Pretty well knackered at this point, I led out along the ridge and was so focused on my ski tips that I failed to notice the huge cornices on this leg of the tour. Then, during a long, straight run along the crest, a chunk of cornice thirty feet long and four feet wide cracked underneath my feet. The track of my left ski, carried intact at first by the falling block of snow, smashed on a rock spine and the noise of the resulting avalanche reverberated like dull thunder in basin below. The track of my right ski lay undisturbed in the snow, immediately adjacent to the crack where the cornice broke. I fell into a scared pile onto the safe side of the ridge.
I lay there dumbfounded, waiting for Ben and Matt. Upon approaching Matt said, “watch out! The cornices are big here!” I thought “thanks,” picked myself up, and looked sheepishly over the edge where I might have fallen.
I got back up on my skis and continued along the ridge, this time giving the cornices a wider berth than really necessary. Just a minute or two after leaving the scene I was about to crest a small wind roll when I stopped suddenly. There, thirty feet in front of me and just on the other side of the wind ridge, stood a big mountain goat, staring me right in the eye.
We gaped at each other for a few long seconds. The goat, a billy, appeared calm and unconcerned with our presence. But then, as if sensing the sudden onset of danger, it moved twice, first to my right, the good way, and then to the left, the bad way. The goat chose left and bounded twice over the edge where only a moment before I had almost gone myself.

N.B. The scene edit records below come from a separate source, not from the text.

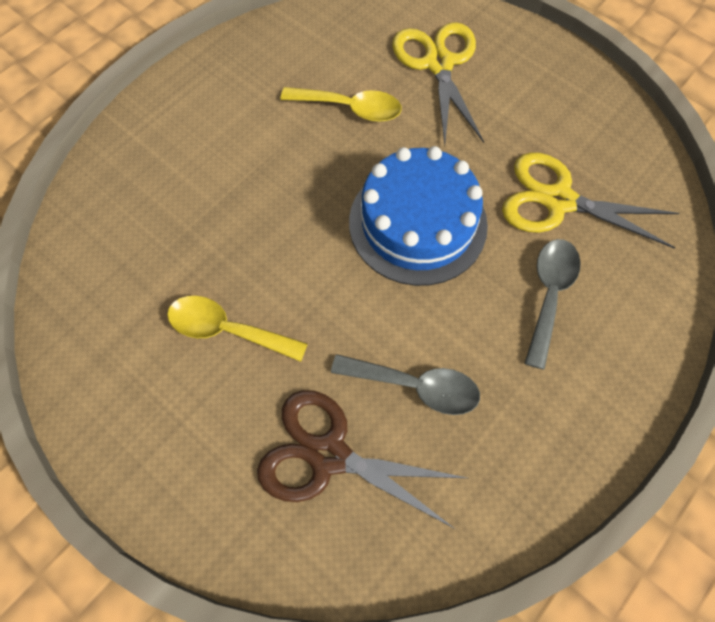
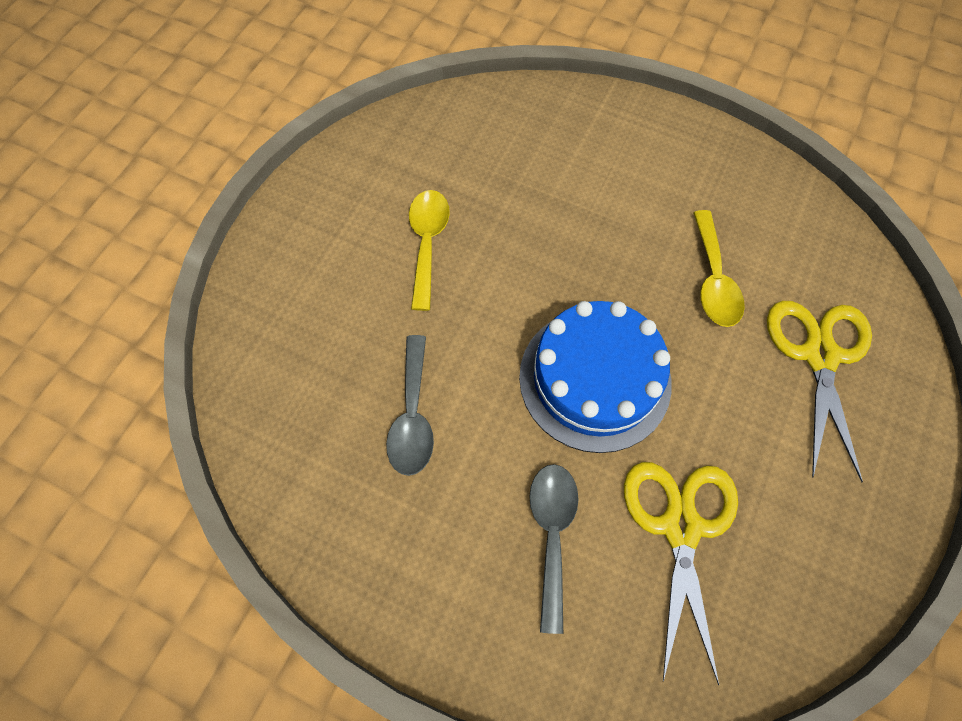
camera: 75 degrees right, 0 degrees up
brown scissors [257,390,467,529] -> none
yellow scissors [392,22,484,145] -> yellow scissors turned 60 degrees counterclockwise [767,301,872,482]
grey spoon [524,239,581,370] -> grey spoon turned 90 degrees counterclockwise [529,464,579,634]

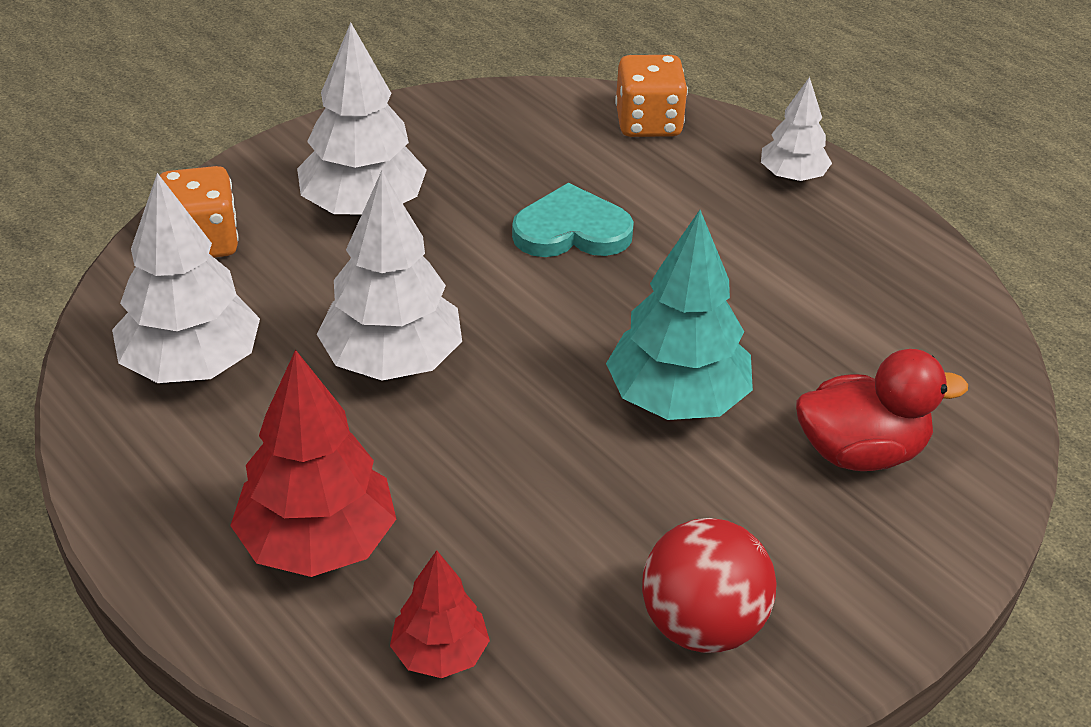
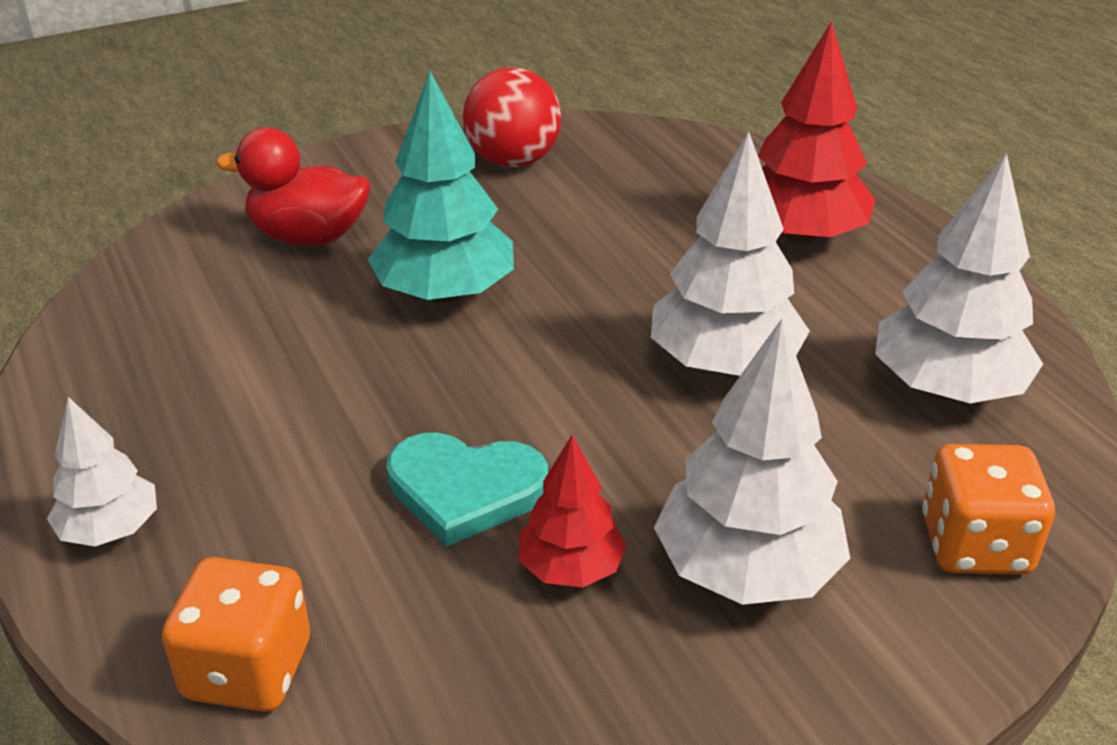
camera: 165 degrees left, 5 degrees down
red tree [390,550,490,678] -> red tree moved to [519,435,627,587]

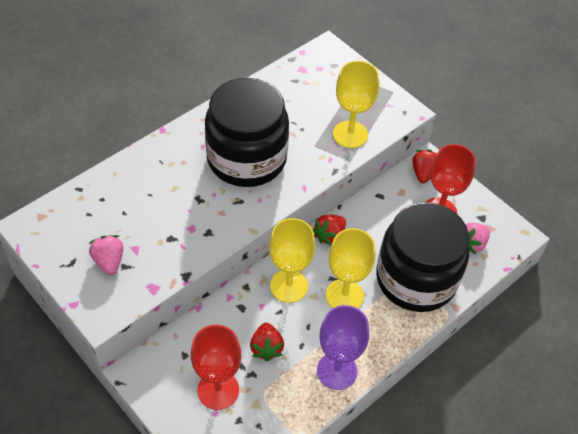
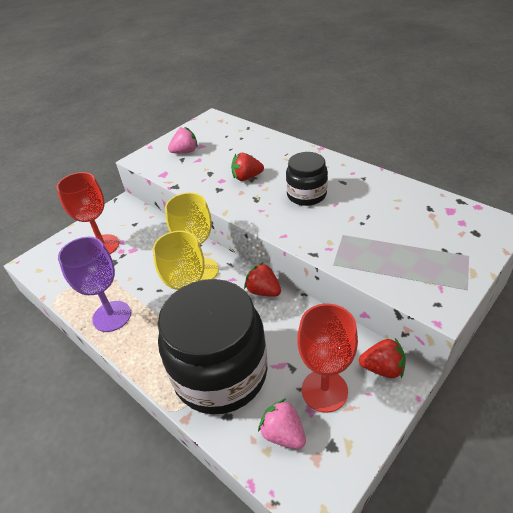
camera: 90 degrees right, 10 degrees down
black jar [205,78,289,187] -> black jar [286,152,328,206], size x0.52
red strawberry [250,323,284,362] -> red strawberry moved to [231,153,264,181]
yellow goblet [333,61,379,148] -> none

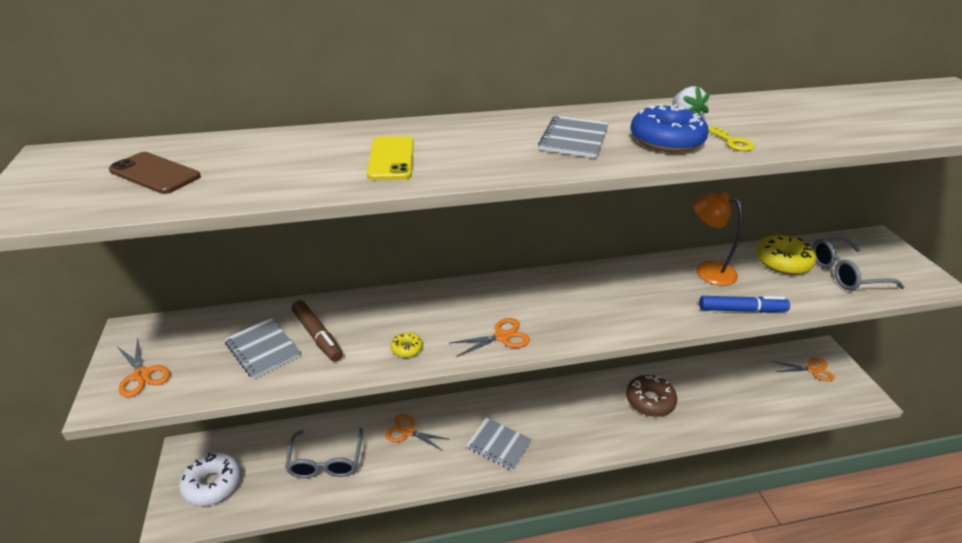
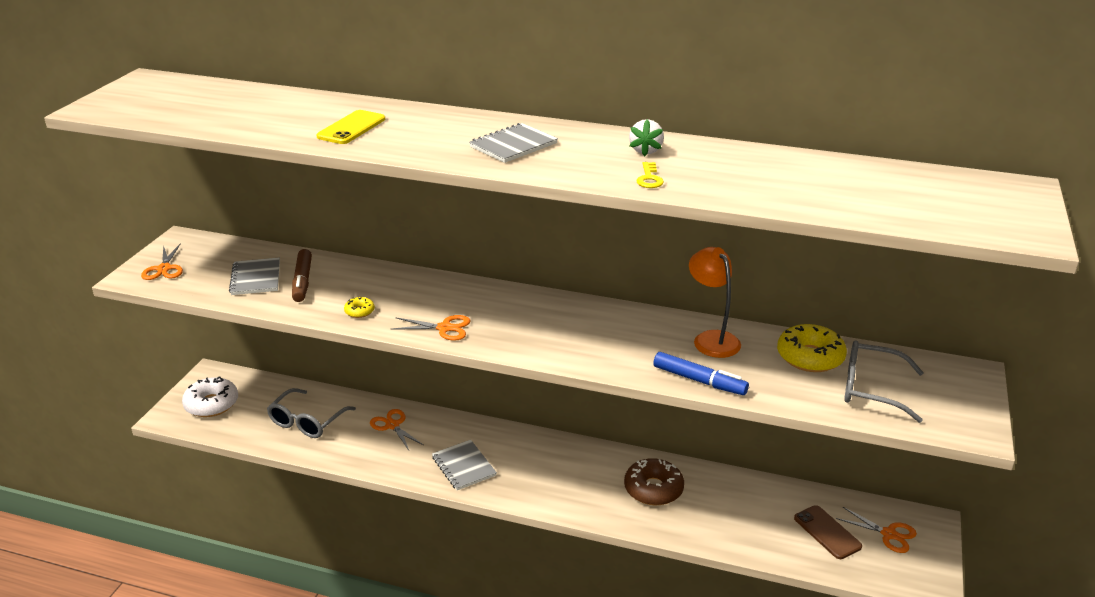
camera: 30 degrees right, 5 degrees down
brown phone [109,152,201,194] -> brown phone moved to [794,505,862,559]
blue donut [630,104,709,153] -> none

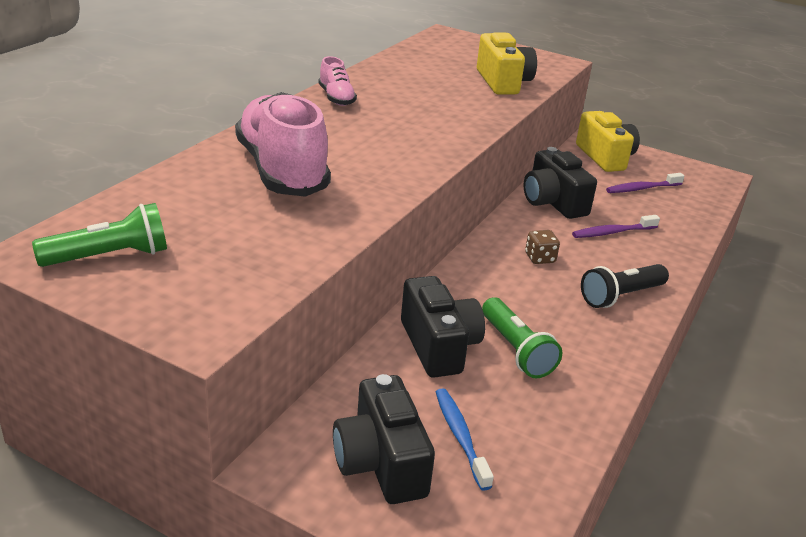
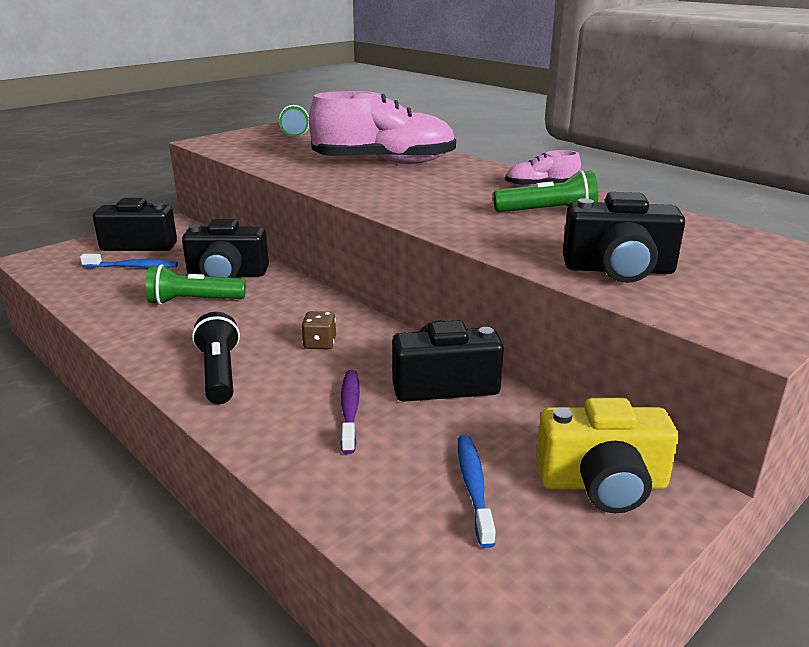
camera: 110 degrees right, 5 degrees down
yellow camera [477,32,537,94] -> black camera [563,192,685,283]
purple toothbrush [606,173,684,193] -> blue toothbrush [458,435,496,548]
none -> green flashlight [493,170,598,212]

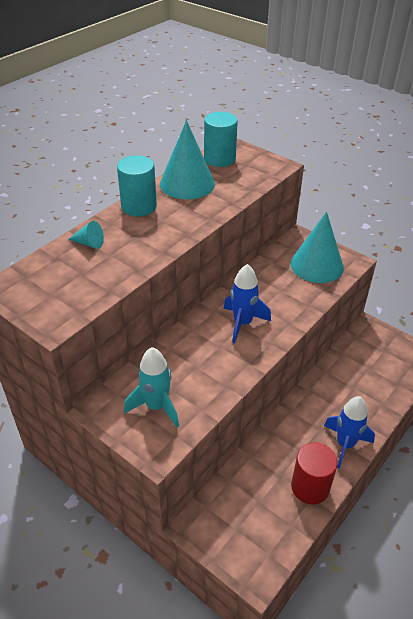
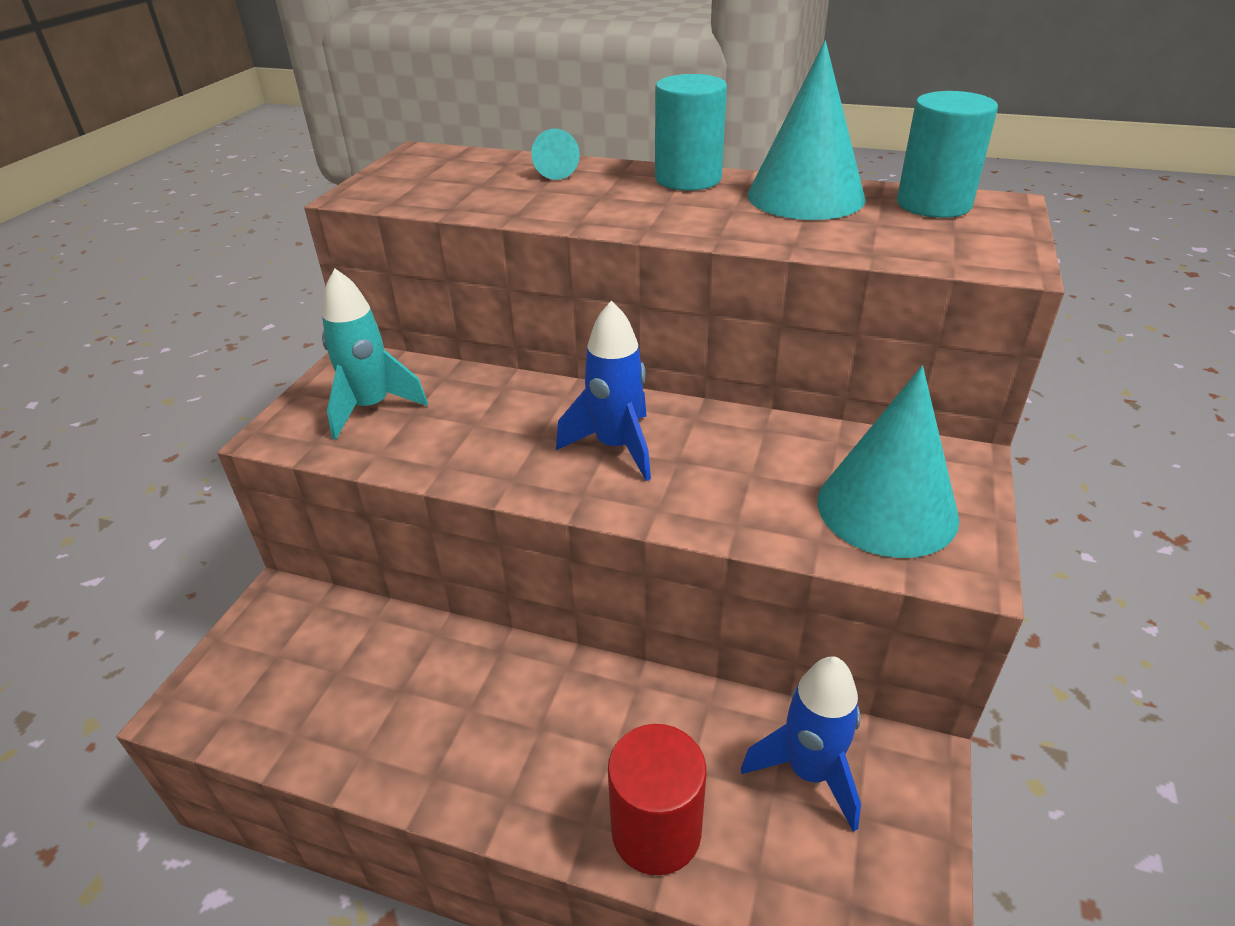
camera: 70 degrees right, 5 degrees down
red cylinder [291,443,338,504] -> red cylinder moved to [608,724,706,875]
blue rocket [324,396,375,469] -> blue rocket moved to [741,656,861,832]

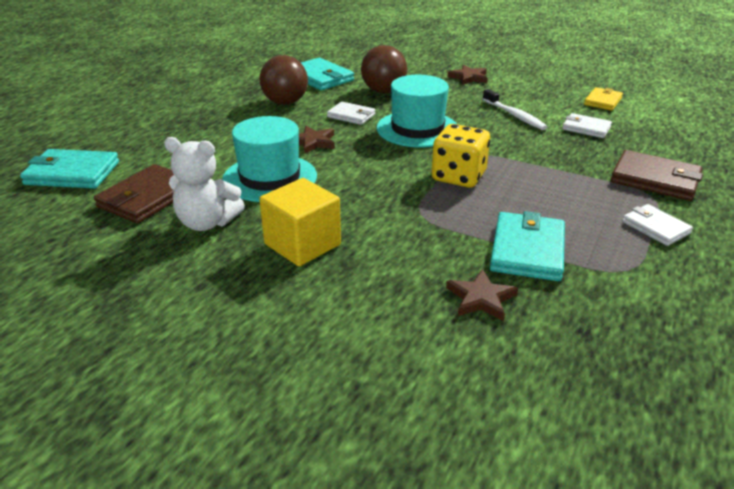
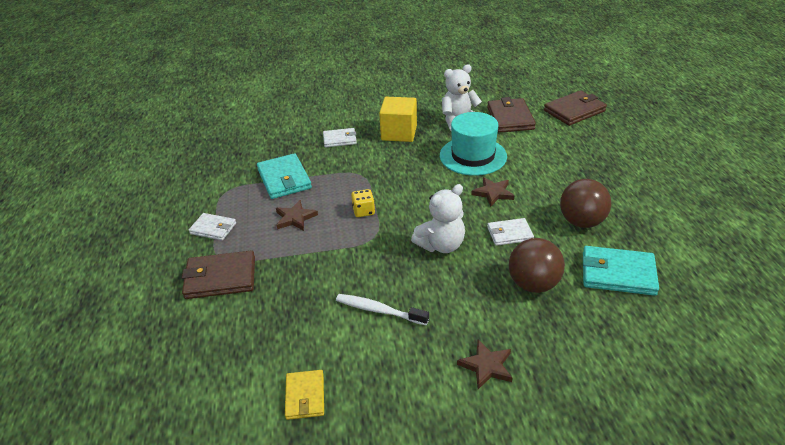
camera: 145 degrees right, 5 degrees up
turquoise wallet [20,149,119,189] -> brown wallet [544,90,607,126]
turquoise hat [377,75,457,147] -> white teddy bear [411,184,465,253]
yellow dice [432,124,490,188] -> yellow dice [351,189,375,217], size x0.56
brown star [446,269,518,321] -> brown star moved to [276,200,318,231]
white wallet [562,113,612,138] -> white wallet moved to [323,128,357,147]

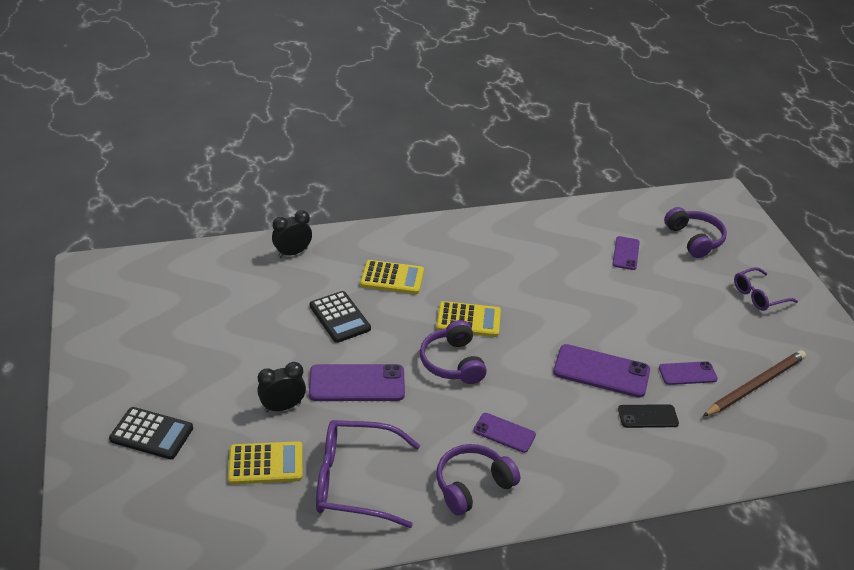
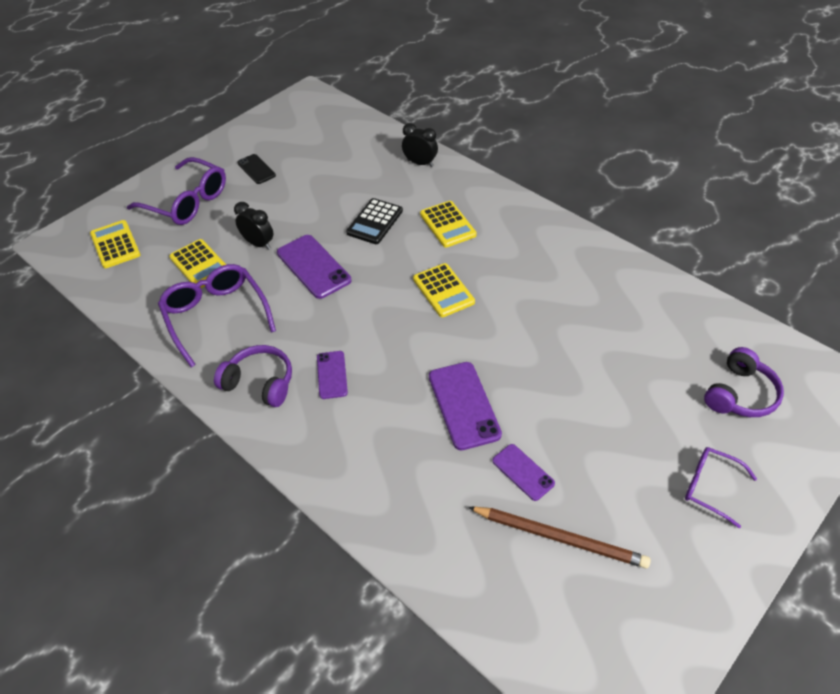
camera: 60 degrees right, 10 degrees up
black calculator [109,407,193,459] -> purple glasses [127,157,226,225]
purple headphones [420,320,487,384] -> none
purple phone [613,236,640,270] -> none
black phone [618,404,679,428] -> black phone moved to [237,154,276,184]
none -> yellow calculator [90,220,140,268]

We skied away quickly to give the goat the option of hopping back up to the ridge and after a point we never looked back. I don’t know what happened to that goat. I know I couldn’t have survived on that side of the ridge. I would have been smashed to pieces. That goat and I were grim reapers for each other and that ridgeline had two sides to it—the life side and death side. Forget any silly metaphors about the valley of the sell-out and the valley of the soulful. That goat and I looked into the valley of death and everything else seems a little bit trivial.
From then on it was just a matter of getting out and we skied conditions they don’t show in the movies. By now it was hot and the snowpack was isothermic. We wallowed in snow completely saturated with water. Then the sun went down and the surface started to re-freeze resulting in the most challenging skiing any of us had encountered, ever. Finally, we ran out of snow completely. At 8,500 feet we thrashed unglamorously down the sage-studded south bowl of Durrance Mountain, normally a classic winter backcountry run. When we arrived unceremoniously at Ben’s truck we loaded our gear in the back and said our goodbyes. They left to retrieve Matt’s rig from Galena Summit, and I thumbed it to Ketchum because I was already late for my twice-weekly stint as a ski-tuner.
I guess it comes down to a chicken and egg thing. We didn’t ski the Boulder Traverse to take some photos and write a story. They were born of the experience. The other way around is doing it for the shot and for us that is the sell-out side of the ridge. But we are getting paid for this, and yes we get paid when we guide people in the backcountry. There’s always a fine line between this ethic and that ethic, and in this case, what a line we skied!